Heirloom tomatoes (Aug. 2007)

Heirloom tomatoes (Aug. 2007) Photo Credit: Newsday File / Adam Richins

The existence of a single tomato gene that boosts the bounty and sweetness of the fruit - hypothesized for decades - has been discovered by a Cold Spring Harbor Laboratory scientist and an Israeli team.

"There are 24 chromosomes in every [tomato] cell and this gene is sitting on chromosome three," said plant geneticist Zachary Lippman, who collaborated with scientists at Hebrew University in Israel.

The gene, which had remained elusive until now, is so dominant that only one copy is needed to force the vines to robustly produce fruit and supercharge the amount of tomato sugars. Scientists are racing to find whether vitamins C, A and other nutrients are also boosted.

"As magical as it was to see this single gene effect," Lippman remarked, "the litmus test was to determine whether this means something in different varieties - and that is what we saw." In a vast range of hybrid tomatoes, all varieties produced profusely when the gene was present, he said.

The discovery has important implications, Lippman said, for backyard gardeners, commercial growers and just about anybody who loves the taste of a well-cultivated tomato. A key role of the gene is signaling two commands: Stop making leaves. Start making flowers. The fruit emerges after flowering. It is possible to produce seeds with active copies of the gene, he said.

The newly isolated gene, Lippman added, appears to be a cousin of similar ones in other crops, like rice, corn and soybeans.

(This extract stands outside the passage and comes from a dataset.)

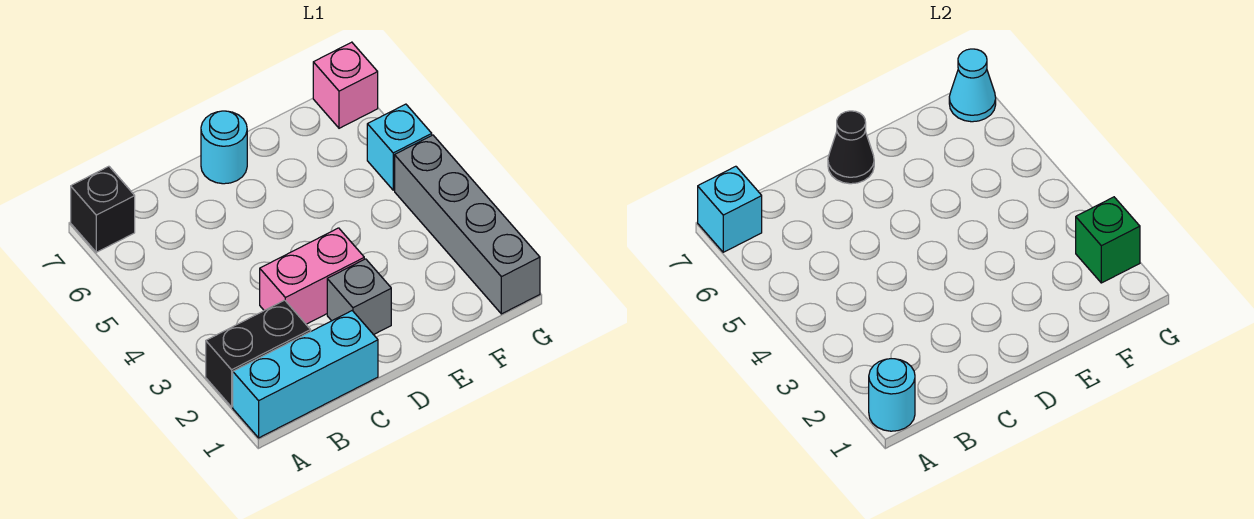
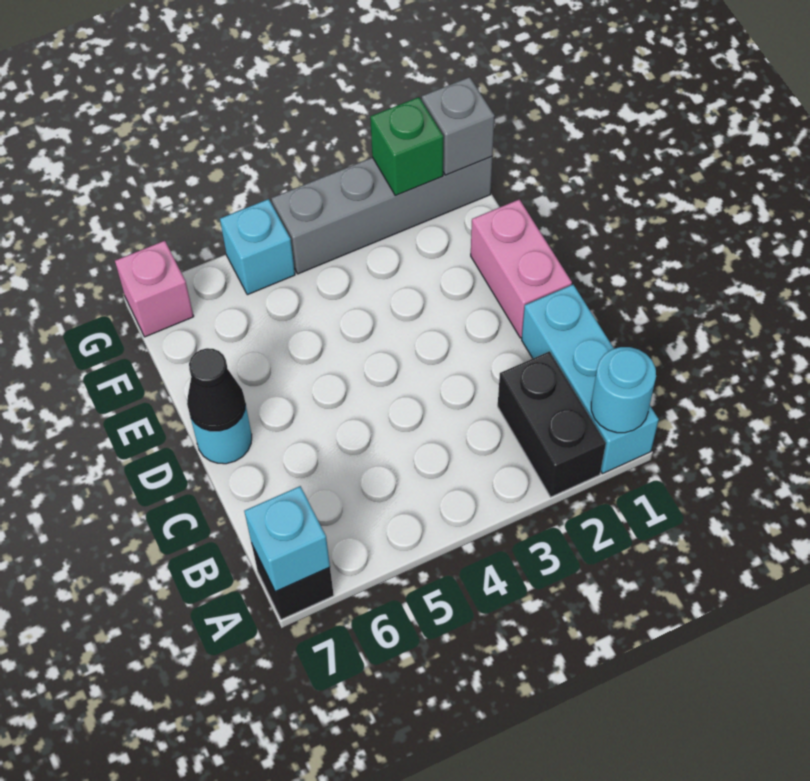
pink 1x2 brick [260,228,364,324] -> pink 1x2 brick moved to [471,199,572,338]
grey 1x1 brick [327,259,391,335] -> grey 1x1 brick moved to [422,77,495,175]
cyan 1x1 cone [949,49,996,122] -> none

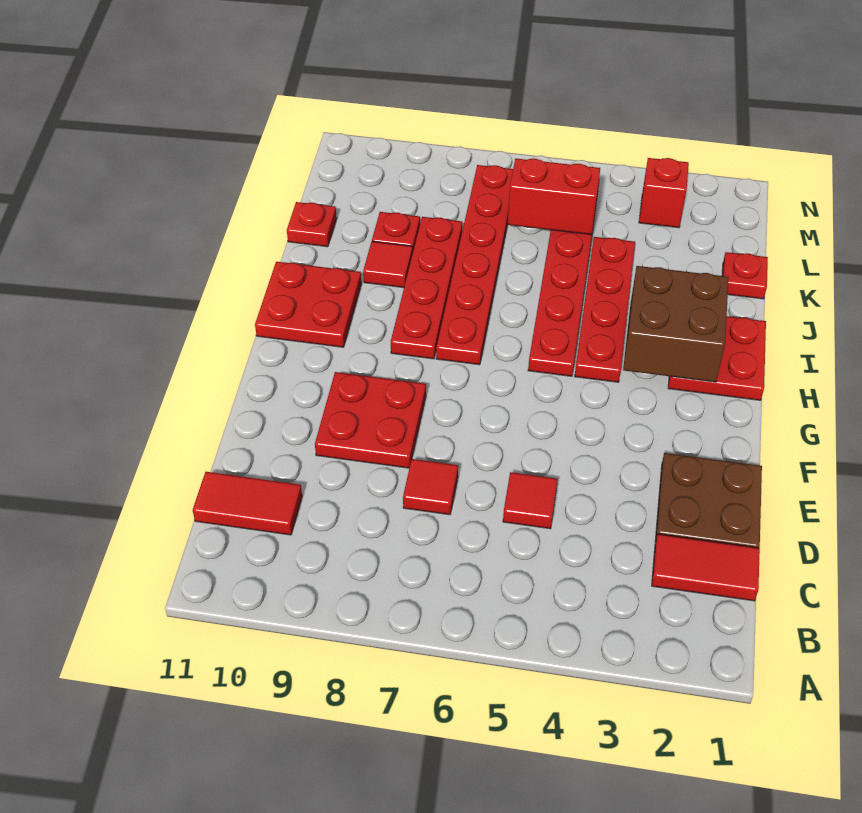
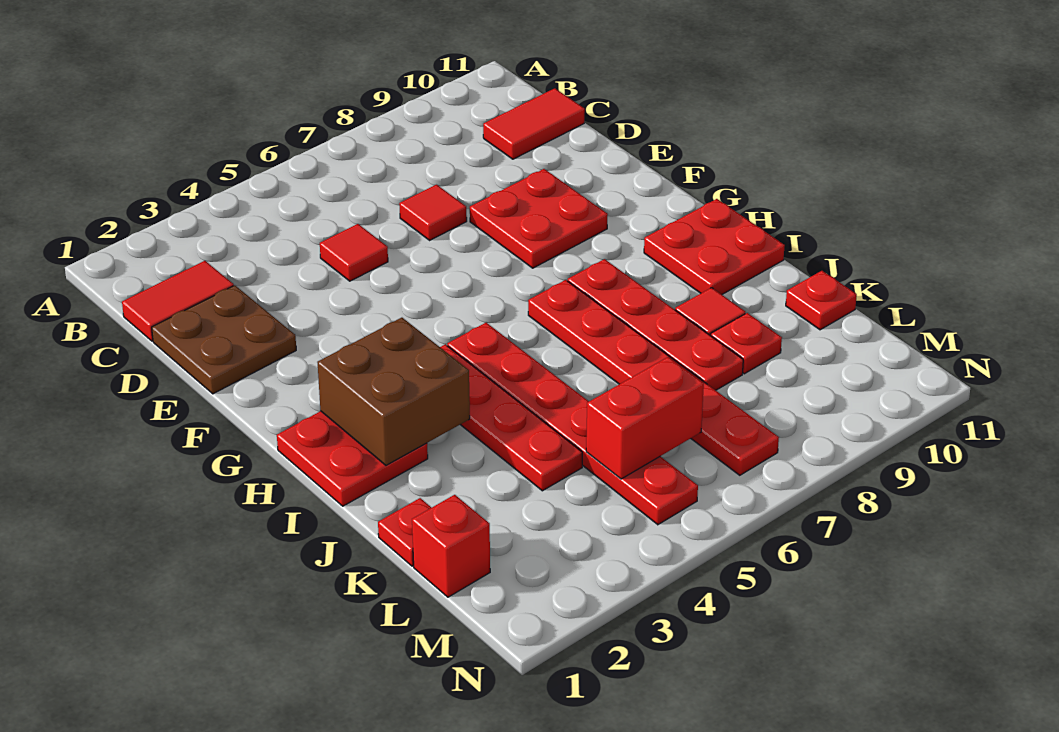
red 1x1 brick [639,158,689,228] -> red 1x1 brick moved to [412,495,490,597]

He dubs the gene a tomato's "fountain of youth" because it also helps keep tomatoes heartier longer.

Scientists found the gene while on a hunt for the genetic underpinnings of a principle learned more than 130 years ago: Crossing two hybrid plants often results in robust yields and vigorous offspring. The principle was interchangeably known as hybrid vigor and heterosis. No one knew what caused it.

Charles Darwin was the first to describe heterosis, but it wasn't until 1906, when Cold Spring Harbor Lab's George Shull showed how it worked in experiments involving corn.

Yet, the precise factor leading to Shull's bountiful yields remained a mystery, which is why Lippman thinks there's a gene in play that's close kin to the one he discovered in tomatoes.

The research, reported in Sunday's online edition of the journal, Nature Genetics, involved studying more than 4,000 tomato hybrids.